Élisabeth Borne, ministre chargée des transports. Monsieur le député, vous avez interrogé M. le ministre de l'économie et des finances, mais le risque minier relève du ministère de la transition écologique et solidaire.
M. le ministre de la transition écologique et solidaire est pleinement conscient des responsabilités de l'État dans la gestion des risques miniers après la fin de l'exploitation. Le ministère de la transition écologique et solidaire consacre ainsi, chaque année, près de 40 millions d'euros à la réparation des dommages miniers et à la prévention des risques miniers, qu'il s'agisse de surveillance ou de travaux de mise en sécurité.
Concernant plus particulièrement le bassin houiller lorrain, outre l'arrêt de l'exploitation minière, le secteur connaît depuis le début des années 2000 une baisse significative du taux de prélèvement dans la nappe des industries et des collectivités. La remontée constatée de la nappe, qui tend à retrouver son niveau naturel, n'a donc pas pour seule origine l'ancienne exploitation minière.
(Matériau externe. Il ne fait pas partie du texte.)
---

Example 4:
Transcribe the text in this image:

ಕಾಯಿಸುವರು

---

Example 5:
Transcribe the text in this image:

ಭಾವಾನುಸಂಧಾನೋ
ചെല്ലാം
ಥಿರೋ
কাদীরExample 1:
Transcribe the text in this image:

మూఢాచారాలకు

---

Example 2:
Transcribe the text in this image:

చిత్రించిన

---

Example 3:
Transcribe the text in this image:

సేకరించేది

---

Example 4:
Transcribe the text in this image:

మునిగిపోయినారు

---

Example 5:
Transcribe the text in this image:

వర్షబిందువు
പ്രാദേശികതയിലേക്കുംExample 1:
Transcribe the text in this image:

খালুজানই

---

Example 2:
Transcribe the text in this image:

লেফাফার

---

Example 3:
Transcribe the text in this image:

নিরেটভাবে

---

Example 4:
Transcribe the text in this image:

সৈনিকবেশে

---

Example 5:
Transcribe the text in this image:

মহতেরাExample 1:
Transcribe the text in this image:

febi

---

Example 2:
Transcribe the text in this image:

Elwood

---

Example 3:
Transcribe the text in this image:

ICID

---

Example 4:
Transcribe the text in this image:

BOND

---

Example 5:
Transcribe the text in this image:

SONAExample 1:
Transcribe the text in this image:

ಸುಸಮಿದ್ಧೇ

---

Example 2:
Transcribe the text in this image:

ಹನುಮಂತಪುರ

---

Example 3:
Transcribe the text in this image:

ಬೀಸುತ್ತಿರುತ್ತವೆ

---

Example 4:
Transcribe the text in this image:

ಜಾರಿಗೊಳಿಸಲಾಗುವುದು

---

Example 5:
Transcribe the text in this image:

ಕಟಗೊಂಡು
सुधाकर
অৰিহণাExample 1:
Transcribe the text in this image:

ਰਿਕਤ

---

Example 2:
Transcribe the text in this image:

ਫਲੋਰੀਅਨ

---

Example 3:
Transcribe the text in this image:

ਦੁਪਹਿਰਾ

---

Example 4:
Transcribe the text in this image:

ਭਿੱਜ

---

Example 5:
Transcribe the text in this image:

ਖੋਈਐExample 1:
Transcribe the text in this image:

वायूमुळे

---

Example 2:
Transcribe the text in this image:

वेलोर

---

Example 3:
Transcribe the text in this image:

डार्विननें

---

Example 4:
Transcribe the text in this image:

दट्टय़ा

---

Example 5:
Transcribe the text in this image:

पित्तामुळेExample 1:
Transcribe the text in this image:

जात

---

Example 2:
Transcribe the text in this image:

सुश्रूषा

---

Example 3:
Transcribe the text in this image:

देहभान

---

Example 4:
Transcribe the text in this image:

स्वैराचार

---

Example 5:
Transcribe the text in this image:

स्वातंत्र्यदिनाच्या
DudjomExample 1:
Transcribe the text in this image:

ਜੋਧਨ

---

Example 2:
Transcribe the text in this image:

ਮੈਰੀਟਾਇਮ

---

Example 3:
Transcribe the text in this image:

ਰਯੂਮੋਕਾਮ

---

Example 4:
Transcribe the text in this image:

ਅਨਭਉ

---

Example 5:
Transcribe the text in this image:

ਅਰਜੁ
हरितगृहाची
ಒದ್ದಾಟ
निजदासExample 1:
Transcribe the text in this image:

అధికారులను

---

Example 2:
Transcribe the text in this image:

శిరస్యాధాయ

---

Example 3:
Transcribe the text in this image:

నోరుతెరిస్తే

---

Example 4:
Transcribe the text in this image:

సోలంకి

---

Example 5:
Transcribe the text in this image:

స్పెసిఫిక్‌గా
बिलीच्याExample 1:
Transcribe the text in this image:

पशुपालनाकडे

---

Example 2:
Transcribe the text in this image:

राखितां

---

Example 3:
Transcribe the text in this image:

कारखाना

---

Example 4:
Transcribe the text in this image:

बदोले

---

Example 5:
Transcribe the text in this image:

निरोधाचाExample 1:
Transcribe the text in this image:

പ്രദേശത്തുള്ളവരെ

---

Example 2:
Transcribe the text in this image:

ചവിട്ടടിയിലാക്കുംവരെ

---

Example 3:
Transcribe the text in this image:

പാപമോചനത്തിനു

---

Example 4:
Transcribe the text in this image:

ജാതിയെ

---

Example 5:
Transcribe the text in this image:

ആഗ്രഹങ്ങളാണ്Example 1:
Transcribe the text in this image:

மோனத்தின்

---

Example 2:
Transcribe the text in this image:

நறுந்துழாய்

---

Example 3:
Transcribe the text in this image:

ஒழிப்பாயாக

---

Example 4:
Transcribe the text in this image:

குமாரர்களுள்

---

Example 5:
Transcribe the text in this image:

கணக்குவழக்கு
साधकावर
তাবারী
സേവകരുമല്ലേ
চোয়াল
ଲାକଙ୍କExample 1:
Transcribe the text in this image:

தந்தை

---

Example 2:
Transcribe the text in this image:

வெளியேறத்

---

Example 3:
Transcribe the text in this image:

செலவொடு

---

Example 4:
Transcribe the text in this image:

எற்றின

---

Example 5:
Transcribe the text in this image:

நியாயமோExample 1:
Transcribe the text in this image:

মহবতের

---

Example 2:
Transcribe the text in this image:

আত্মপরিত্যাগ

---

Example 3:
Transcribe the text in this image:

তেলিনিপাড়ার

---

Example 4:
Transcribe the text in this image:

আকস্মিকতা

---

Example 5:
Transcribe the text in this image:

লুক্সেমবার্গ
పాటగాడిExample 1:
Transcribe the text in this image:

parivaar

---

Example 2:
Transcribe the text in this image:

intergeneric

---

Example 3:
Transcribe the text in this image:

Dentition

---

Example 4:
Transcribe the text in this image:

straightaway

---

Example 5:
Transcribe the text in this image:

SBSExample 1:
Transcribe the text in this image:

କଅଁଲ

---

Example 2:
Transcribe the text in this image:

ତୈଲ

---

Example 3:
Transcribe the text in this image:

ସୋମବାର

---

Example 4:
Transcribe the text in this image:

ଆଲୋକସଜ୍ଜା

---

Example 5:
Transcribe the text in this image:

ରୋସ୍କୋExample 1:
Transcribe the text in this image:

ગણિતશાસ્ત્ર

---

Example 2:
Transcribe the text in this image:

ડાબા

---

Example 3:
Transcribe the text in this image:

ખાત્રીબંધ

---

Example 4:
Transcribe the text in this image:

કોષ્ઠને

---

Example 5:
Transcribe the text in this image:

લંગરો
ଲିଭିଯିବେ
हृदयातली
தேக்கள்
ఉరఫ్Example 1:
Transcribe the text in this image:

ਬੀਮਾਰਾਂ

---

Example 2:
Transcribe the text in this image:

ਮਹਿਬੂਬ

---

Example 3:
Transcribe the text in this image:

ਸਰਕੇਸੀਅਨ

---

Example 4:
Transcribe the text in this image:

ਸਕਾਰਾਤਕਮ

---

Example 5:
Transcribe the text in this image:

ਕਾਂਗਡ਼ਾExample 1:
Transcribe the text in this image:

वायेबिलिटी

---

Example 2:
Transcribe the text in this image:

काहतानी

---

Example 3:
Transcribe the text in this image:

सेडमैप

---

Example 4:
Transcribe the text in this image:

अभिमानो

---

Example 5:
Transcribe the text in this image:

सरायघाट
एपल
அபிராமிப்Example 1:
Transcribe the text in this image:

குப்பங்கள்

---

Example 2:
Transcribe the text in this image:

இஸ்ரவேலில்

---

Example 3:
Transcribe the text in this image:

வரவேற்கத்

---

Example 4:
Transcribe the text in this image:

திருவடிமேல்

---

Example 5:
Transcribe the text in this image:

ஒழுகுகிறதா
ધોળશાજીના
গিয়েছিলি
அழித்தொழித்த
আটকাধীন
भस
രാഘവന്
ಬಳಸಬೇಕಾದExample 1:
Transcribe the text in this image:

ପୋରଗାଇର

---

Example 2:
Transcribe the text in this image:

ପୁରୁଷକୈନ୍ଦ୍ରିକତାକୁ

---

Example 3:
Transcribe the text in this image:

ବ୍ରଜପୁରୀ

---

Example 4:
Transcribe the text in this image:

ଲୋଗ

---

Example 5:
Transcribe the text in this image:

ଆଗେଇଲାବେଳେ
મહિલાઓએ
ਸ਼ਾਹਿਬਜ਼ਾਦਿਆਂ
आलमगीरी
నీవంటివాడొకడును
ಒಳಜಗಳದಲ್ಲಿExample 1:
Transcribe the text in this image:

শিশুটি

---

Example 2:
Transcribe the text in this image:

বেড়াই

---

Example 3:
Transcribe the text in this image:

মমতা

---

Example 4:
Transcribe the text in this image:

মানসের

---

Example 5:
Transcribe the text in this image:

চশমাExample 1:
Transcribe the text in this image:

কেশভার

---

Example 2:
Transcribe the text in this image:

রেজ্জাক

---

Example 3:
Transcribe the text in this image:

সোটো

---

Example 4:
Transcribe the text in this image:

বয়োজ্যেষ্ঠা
Cependant, pour faire face à ce phénomène, l'État a, depuis 2009, entrepris et financé des travaux de pompage et de traitement des eaux pour un montant de 7,4 millions d'euros.
L'État effectue également la surveillance, au travers d'un réseau de piézomètres, du secteur ouest du bassin houiller lorrain, qui est le plus immédiatement touché par la remontée de nappe. Par ailleurs, dans ce secteur, les zones affaissées à la suite de l'exploitation minière ne sont pas les seules concernées par le risque d'inondation. C'est pourquoi l'État a prévu de recourir à l'établissement d'un Plan de prévention des risques d'inondation – PPRI – sur l'ensemble du bassin houiller lorrain, qu'il s'agisse de zones affaissées ou non affaissées, et quel que soit le type d'inondation, par débordement ou par remontée de nappe.
La prescription de ce PPRI ne remet pas en cause la responsabilité de l'État en matière d'après-mine. Par conséquent, concernant spécifiquement les zones affaissées à la suite de l'ancienne exploitation minière, et même en l'absence de Plan de prévention des risques miniers, si des mesures de prévention collective s'avèrent nécessaires pour éviter un dégât d'origine minière, elles continueront à être mises en œuvre et financées par l'État au titre de l'après-mine.
En dehors de ces cas de prévention liée à l'activité minière passée, l'avantage d'établir un PPRI réside dans l'éventuelle intervention du Fonds de prévention des risques naturels majeurs – FPRNM – qui ne peut s'envisager que dans le cas d'un risque naturel, défini à l'article L. 562-1 du code de l'environnement, dont les inondations font partie.
Ainsi, l'État assume déjà pleinement sa responsabilité en matière d'après-mine. Il prend et continuera à prendre les mesures nécessaires pour faire face au phénomène d'inondation en zone affaissée, même si celui-ci n'est pas exclusivement d'origine minière. Quant aux mesures qui pourraient être prescrites aux particuliers, notamment aux habitants de Rosbruck, pour faire face au risque naturel d'inondation, il est important de préciser que leur coût ne peut dépasser 10 % de la valeur vénale des biens concernés.
Par ailleurs, l'État, via le FPRNM, pourra participer au financement de ces mesures à hauteur de 40 % pour les biens à usage d'habitation ou à hauteur de 20 % pour les biens utilisés dans le cadre d'activités professionnelles pour les entreprises de moins de vingt salariés.